Trump and his team have unambiguously threatened to acquire Greenland, another self-governing country under US ally Denmark, militarily, if diplomacy fails. The raison d’etre is Denmark/NATO’s inability to defend Greenland robustly against Russo-Chinese dominance, threatening the US national security. Analysts, however, cite quest for rare-earths, minerals and territorial expansion as other reasons. NATO is finding ways to appease America.

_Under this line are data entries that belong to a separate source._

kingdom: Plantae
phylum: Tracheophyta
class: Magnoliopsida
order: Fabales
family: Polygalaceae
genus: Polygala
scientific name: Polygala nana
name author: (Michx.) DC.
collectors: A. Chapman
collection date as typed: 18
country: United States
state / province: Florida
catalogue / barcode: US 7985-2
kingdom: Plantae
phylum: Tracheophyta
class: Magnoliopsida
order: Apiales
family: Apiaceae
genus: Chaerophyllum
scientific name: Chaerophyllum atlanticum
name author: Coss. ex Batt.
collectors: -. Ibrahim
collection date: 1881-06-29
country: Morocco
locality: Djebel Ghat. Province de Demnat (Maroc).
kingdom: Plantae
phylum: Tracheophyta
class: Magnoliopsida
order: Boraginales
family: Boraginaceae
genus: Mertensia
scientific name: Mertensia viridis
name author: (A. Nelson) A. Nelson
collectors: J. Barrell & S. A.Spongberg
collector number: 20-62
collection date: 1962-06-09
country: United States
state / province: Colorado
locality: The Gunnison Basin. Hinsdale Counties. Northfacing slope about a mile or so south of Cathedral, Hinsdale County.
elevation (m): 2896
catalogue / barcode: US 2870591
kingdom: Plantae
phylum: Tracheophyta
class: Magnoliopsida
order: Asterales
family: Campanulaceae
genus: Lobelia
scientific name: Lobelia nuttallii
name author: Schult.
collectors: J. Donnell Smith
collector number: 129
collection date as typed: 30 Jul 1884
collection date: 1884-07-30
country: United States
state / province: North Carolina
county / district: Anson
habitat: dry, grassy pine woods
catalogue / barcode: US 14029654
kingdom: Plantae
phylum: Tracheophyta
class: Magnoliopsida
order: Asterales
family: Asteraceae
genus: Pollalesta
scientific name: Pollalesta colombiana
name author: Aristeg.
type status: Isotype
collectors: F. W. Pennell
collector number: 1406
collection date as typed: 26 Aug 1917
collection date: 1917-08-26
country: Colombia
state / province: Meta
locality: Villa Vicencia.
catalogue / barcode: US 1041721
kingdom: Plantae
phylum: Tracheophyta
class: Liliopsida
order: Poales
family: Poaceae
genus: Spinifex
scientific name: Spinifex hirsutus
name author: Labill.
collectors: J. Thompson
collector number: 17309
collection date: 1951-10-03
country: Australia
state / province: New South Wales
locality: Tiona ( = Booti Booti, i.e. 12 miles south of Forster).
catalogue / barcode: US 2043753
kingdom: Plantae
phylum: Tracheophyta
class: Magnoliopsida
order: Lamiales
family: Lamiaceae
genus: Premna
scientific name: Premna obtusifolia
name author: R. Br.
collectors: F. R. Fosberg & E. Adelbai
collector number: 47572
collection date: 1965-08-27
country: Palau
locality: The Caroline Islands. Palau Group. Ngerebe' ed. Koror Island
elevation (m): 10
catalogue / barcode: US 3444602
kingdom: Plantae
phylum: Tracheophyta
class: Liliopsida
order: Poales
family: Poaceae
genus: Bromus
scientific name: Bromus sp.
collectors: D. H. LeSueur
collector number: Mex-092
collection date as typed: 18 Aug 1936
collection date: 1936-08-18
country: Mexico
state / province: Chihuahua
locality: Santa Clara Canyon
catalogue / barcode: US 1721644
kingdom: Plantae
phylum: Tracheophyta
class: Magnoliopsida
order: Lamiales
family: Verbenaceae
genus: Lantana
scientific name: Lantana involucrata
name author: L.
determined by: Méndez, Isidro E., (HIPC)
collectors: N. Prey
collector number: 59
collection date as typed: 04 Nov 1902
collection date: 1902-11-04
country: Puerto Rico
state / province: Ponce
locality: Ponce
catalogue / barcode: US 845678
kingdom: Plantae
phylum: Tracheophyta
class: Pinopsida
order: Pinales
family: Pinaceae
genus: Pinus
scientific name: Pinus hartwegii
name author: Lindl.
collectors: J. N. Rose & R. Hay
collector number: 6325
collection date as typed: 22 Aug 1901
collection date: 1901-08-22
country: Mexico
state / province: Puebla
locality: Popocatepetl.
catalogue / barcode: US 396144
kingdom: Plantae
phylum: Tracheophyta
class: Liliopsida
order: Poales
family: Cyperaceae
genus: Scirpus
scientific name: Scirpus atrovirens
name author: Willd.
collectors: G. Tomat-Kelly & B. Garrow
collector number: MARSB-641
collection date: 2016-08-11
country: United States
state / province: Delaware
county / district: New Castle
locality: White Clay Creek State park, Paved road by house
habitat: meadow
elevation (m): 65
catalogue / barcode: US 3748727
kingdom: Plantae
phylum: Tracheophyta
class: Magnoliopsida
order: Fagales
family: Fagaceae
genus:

Besides, the cited unilateralism, Trump’s intentions in Iran and claims on Panama Canal have important ramifications. First, the US unilateralism would encourage other powers like China, Russia and India, for example, to evoke US precedence for violating territorial integrity of sovereign nations. Russia would justify attack on Ukraine based on the ‘backyard argument’; as Ukraine and Central Asia are backyard to Russia, just like Latin America is to the US. Besides, upending the International Order, this would inject Global uncertainty and volatility, as argued by former US official Fiona Hill in The New York Times.
Second, whereas the US dominance of its Latin American backyard may have some takers, given the cited historic precedence; snatching Greenland from a long-time ally in Europe is quite another ballgame. And Trump is not going to relent, if his Administration’s mood is any guide. This will potentially tear apart NATO, leading to possible military showdown, as warned by some Danish officials; and damage the carefully curated trans-Atlantic alliance that is already under stress because of tariff war and presumed differences on Ukraine. Trump’s disdain for ‘old’ Europe not taking responsibility for its own defence, instead preferring the US security umbrella, is too well known.
Third, one of the most enduring reasons for collapse of the erstwhile empires, from Byzantine to Roman to Ottoman to the British, has been ‘strategic overstretch’. A US fighting Israel’s wars in the Middle East; financing Europe’s war in Ukraine; ensuring deployment worldwide especially in Latin America, to counter China’s aggressive presence; fighting Islamist resurgence in places like Afghanistan and Syria; threatening Iran; seizing Russian and other nations’ oil tankers on high seas; and then ensuring global dollar and economic dominance, all at the same time, under an Administration that is increasingly becoming less popular domestically, is surely an overstretch in geo-strategic parlance. And ‘overstretch’ leads to collapse, sometimes unexpectedly and suddenly.
Fourth, America undoubtedly fields one of the best military machines globally. Its military experience is, however, limited to small-scale operations against weak states, mainly in OOTW (operations other than war) domain. Moreover, overcoming weak nations like Panama, Afghanistan (initially), Iraq and Venezuela through military blitzkrieg may lead to wrong lessons.
One reckons the US deep state to be alive to the perils and pitfalls of opening too many fronts simultaneously, but the body language of some responsible US officials, unfortunately, is increasingly subservient, servile and succumbing to an overconfident, arrogant and aggressive presidency. Politician, buoyed with military confidence after possessing such formidable hammer, naturally and understandably, look at everything as nail, if not restrained.
It is hard to fathom ‘some’ public support that the Administration enjoys over Venezuela, but at times the silent majority decides to remain silent to enable history to take a turn.
We may be at the cusp of another (World) War… who knows!